## [Action item]
Go through the entries below and say how many lines contain the string "Dzięki"; write only that number.

## [Saved data entries]
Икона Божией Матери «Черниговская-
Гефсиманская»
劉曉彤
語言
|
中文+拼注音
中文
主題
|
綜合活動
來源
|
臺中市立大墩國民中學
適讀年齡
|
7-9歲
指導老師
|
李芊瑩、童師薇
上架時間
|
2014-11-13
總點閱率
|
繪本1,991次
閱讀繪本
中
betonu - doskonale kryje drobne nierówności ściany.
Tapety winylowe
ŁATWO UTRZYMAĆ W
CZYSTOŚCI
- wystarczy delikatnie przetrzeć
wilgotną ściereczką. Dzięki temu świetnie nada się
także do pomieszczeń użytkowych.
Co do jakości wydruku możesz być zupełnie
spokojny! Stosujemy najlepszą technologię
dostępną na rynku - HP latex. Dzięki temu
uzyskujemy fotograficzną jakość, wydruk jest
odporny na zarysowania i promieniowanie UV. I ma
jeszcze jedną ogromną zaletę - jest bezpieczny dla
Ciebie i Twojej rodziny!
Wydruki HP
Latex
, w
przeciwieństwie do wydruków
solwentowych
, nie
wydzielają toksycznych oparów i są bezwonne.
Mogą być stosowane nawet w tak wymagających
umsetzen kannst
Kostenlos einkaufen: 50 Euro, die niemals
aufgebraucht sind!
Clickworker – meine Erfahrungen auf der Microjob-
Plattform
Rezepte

## [Response area]
2